The program is clearly “encouraging” large numbers of illegals to enter and reside in the United States, and many are going on to commit additional crimes. Just in the last month, a DACA Amnesty illegal with a work authorization and a job was charged with decapitating his mother in Zebulon, North Carolina before throwing her head into the yard, where it was seen by a school bus full of kids. In Rockville Maryland, two recent “childhood arrivals” that were 17 and 18-years-old have been charged with raping a 14-year-old in a high school bathroom.
The moral of the story: America needs to turn off all government benefits, sanctuary policies, amnesty orders, and discussions of immigration reform legislation. It only attracts and encourages more illegal immigration.
Most importantly, DACA rules are a departure from normal law and constitutional governance in the United States. In essence, they nullify the outcomes of all prior elections and congressionally approved legislation and laws. Each day that it remains in effect is a day that American citizens are being deprived of a constitutionally governed nation. Each day that Trump refuses to honor his campaign promise to end DACA amnesty – which he said was to come on his first day in office –the program begins to look more like “Trump’s Amnesty” instead of Obama’s.

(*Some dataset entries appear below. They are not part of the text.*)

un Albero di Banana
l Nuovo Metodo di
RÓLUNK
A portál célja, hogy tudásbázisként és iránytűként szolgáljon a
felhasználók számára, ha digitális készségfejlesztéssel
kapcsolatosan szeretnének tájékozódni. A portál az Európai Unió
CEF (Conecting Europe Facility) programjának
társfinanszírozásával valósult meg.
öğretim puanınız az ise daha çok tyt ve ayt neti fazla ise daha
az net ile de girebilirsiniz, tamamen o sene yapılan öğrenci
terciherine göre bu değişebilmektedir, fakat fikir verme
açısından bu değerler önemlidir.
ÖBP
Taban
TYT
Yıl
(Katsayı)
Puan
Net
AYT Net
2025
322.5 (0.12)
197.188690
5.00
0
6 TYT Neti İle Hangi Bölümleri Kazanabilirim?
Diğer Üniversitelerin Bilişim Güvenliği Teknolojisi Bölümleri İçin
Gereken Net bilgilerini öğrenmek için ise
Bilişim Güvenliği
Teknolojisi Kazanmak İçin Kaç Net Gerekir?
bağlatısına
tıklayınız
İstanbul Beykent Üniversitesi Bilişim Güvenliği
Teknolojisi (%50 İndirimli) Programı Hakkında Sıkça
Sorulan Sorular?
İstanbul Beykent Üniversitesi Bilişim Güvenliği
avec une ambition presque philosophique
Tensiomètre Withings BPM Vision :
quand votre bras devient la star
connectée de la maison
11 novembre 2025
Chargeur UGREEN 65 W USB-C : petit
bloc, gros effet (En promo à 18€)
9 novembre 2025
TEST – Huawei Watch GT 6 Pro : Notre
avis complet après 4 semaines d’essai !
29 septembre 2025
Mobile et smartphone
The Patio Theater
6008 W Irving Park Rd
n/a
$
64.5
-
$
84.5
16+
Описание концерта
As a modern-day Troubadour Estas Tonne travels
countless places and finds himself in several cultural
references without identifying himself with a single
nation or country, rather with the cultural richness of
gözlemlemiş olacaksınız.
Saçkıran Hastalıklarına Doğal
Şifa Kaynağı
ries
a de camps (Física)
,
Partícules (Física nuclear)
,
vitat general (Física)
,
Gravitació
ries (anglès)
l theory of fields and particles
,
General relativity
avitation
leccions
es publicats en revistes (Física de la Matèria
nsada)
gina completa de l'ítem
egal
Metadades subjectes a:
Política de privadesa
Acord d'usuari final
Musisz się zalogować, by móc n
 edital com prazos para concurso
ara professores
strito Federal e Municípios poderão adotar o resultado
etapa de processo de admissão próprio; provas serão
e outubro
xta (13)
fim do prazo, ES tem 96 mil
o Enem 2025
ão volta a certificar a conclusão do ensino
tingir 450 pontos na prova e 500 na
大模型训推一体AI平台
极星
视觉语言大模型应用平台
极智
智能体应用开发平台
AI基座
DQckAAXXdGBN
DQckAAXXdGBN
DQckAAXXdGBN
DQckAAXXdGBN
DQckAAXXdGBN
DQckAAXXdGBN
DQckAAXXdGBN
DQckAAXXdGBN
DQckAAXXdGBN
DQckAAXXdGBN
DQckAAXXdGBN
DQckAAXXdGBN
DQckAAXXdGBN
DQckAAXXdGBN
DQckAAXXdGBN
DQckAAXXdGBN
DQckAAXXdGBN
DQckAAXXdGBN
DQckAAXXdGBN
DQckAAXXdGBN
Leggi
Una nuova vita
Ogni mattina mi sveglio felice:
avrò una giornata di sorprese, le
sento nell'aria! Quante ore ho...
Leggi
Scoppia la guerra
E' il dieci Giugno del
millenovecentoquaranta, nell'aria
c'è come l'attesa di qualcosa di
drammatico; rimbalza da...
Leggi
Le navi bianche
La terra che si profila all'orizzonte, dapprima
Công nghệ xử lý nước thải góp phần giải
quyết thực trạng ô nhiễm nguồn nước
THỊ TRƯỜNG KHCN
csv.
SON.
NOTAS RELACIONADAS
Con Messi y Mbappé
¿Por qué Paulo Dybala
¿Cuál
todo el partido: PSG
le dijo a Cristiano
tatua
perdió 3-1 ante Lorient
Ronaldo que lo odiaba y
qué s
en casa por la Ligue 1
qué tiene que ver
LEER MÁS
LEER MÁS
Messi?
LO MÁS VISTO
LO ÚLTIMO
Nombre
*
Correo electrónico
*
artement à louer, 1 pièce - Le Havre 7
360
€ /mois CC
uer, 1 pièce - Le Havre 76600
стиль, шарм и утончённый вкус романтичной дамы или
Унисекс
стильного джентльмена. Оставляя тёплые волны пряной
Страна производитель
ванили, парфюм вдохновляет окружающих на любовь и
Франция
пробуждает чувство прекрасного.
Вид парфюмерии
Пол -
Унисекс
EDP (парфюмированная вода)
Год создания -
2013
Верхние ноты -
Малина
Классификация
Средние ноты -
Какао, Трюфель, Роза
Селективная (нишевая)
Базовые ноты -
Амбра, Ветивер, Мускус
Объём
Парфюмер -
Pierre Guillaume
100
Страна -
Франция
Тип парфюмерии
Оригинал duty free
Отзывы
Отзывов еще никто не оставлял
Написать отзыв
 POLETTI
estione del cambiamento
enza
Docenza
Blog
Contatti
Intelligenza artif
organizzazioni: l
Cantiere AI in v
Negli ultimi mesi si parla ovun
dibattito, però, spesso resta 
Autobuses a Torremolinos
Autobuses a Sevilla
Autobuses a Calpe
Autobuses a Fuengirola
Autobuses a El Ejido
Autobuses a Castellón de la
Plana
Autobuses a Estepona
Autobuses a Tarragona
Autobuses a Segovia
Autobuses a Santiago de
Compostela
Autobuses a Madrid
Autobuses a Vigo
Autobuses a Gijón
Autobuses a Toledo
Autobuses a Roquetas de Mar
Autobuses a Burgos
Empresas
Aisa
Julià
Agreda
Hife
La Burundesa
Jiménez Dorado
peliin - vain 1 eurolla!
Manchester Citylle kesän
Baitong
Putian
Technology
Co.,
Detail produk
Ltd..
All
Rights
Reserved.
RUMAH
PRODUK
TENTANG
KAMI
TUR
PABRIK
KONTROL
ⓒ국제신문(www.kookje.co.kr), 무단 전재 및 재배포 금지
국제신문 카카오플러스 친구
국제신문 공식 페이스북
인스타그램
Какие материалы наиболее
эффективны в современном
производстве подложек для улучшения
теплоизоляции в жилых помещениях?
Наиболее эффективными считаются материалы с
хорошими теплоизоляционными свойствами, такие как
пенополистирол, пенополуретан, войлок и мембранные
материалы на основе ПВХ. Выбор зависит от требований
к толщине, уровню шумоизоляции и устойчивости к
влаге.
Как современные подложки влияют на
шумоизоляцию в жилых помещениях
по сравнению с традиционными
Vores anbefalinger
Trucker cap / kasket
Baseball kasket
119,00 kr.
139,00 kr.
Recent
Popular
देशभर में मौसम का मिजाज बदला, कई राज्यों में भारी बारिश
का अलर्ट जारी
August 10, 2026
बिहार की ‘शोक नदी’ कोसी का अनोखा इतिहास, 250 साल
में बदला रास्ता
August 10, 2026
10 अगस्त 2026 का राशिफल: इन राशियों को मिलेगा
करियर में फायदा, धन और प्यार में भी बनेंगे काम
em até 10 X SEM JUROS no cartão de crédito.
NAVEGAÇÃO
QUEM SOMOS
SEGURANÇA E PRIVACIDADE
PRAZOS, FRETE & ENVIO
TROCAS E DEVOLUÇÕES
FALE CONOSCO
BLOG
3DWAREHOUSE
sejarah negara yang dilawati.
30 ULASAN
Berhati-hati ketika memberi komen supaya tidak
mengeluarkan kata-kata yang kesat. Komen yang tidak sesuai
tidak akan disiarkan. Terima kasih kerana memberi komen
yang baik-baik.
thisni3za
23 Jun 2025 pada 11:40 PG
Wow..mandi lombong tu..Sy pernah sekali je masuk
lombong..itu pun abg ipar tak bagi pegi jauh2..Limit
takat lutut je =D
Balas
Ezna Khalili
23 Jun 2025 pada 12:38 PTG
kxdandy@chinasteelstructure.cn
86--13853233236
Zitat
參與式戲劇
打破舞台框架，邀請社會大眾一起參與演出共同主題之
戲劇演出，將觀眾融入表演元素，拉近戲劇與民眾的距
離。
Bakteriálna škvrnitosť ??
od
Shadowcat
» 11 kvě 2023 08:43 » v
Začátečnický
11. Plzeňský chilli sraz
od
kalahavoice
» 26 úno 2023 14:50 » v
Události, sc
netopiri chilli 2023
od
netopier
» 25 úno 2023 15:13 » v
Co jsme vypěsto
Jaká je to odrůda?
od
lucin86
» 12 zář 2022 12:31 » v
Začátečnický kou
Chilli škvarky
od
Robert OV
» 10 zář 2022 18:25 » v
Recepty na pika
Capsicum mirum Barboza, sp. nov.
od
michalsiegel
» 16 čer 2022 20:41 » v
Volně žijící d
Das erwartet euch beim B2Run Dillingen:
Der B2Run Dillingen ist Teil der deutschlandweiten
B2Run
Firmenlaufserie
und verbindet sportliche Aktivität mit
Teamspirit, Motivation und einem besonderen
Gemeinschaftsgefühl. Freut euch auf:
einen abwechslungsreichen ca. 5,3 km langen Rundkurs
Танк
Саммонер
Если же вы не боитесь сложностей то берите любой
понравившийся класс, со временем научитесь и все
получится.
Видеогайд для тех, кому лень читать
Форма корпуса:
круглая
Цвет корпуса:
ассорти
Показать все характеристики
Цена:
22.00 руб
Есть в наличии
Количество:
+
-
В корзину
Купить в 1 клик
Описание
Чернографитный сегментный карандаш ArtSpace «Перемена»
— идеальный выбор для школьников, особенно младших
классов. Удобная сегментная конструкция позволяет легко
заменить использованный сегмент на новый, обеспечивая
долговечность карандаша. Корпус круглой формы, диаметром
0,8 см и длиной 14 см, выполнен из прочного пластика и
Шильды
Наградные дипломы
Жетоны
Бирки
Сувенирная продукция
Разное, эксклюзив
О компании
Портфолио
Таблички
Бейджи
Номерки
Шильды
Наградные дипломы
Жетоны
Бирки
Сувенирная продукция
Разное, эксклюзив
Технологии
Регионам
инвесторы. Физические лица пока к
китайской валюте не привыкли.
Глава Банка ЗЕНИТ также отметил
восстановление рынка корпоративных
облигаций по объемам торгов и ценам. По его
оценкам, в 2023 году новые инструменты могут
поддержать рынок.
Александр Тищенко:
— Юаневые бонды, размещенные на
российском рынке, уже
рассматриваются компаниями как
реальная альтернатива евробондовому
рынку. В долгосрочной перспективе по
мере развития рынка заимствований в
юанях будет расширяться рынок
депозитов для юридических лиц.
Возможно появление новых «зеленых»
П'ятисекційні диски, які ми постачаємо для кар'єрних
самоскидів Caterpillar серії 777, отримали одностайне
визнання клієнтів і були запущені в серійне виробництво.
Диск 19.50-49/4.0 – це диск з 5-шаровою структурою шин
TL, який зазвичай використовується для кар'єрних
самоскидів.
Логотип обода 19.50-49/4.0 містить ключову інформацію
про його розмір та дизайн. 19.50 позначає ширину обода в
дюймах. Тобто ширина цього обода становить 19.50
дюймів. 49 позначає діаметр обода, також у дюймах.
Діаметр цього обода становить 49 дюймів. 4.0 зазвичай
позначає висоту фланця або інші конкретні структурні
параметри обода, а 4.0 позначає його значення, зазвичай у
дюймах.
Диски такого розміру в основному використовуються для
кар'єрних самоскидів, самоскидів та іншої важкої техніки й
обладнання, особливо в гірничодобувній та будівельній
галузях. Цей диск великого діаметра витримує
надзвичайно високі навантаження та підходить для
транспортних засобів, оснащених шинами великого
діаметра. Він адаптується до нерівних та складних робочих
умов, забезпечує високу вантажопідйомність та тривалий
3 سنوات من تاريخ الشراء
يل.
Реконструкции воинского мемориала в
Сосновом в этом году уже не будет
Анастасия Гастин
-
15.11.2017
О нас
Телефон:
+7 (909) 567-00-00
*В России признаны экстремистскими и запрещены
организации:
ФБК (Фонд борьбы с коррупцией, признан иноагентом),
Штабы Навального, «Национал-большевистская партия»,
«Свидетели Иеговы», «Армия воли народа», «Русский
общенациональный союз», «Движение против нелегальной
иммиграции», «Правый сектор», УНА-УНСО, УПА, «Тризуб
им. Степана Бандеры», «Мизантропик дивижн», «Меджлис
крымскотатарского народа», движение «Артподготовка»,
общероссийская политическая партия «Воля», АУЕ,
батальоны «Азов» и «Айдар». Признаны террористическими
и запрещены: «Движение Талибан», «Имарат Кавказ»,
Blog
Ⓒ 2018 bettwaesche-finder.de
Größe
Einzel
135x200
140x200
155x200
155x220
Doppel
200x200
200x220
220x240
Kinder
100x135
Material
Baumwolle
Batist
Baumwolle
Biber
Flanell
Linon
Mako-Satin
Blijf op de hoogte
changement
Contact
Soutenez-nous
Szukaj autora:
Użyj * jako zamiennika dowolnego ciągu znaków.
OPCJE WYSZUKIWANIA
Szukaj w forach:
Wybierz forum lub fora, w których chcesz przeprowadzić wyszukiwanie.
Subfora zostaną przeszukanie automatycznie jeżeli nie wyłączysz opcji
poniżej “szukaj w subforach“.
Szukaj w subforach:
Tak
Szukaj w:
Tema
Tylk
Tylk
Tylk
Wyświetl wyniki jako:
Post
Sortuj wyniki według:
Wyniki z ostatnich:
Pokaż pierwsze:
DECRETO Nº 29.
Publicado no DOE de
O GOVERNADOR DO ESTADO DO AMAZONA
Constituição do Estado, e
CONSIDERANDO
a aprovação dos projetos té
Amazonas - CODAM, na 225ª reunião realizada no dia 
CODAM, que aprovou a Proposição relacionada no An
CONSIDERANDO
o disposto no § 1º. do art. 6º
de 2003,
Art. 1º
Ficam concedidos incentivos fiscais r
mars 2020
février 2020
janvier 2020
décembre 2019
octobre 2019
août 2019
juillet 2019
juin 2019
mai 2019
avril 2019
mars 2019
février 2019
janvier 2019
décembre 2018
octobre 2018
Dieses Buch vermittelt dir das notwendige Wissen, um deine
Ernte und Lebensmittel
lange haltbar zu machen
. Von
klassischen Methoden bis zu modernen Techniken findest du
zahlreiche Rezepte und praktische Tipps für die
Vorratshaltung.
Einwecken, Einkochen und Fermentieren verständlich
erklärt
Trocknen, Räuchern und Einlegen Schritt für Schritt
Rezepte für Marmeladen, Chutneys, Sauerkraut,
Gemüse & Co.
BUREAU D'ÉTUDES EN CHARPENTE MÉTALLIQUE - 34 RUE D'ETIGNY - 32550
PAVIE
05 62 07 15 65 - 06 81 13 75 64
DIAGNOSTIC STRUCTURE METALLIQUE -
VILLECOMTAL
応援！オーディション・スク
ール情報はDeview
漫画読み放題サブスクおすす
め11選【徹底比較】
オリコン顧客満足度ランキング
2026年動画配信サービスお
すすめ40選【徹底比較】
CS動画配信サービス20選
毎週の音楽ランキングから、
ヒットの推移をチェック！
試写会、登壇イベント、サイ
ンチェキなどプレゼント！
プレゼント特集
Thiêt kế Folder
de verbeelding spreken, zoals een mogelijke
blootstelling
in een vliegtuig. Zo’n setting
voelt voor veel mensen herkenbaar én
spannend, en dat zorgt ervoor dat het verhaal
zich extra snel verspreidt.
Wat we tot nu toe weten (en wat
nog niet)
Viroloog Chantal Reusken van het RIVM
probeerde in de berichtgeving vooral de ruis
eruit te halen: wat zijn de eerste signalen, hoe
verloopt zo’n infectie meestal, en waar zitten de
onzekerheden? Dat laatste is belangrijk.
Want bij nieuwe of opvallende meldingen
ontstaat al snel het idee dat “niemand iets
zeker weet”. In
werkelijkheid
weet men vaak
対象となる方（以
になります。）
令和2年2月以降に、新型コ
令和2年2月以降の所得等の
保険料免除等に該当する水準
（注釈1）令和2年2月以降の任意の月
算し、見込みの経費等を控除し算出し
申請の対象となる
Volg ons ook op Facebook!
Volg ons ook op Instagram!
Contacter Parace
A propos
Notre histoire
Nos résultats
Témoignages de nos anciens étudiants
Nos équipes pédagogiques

If Trump does not honor his campaign pledge on his most signature issue, it will undermine his core voters’ trust in him on other issues as well. The last president to make that mistake was President George W. Bush. His approval rating fell to less than 20 percent before he left office, easily making him the most unpopular president in modern American history.
Instead of going down that road, Trump should hand the list of illegal aliens shielded by DACA over to the Department of Homeland Security. And he should order the department to use the information our to apply our existing immigration laws, as he promised on the campaign trail.
Each day that Trump keeps the program alive sends a welcoming message to illegals, while signaling to the law enforcement community that our federal government will continue to engage in selective enforcement of the law. That message isn’t the one that got Trump elected, and it’s one he surely doesn’t want to send. He should fulfill his promise to end DACA amnesty immediately.
William Gheen is the president of the Americans for Legal Immigration PAC, a conservative immigration group representing more than 50,000 members.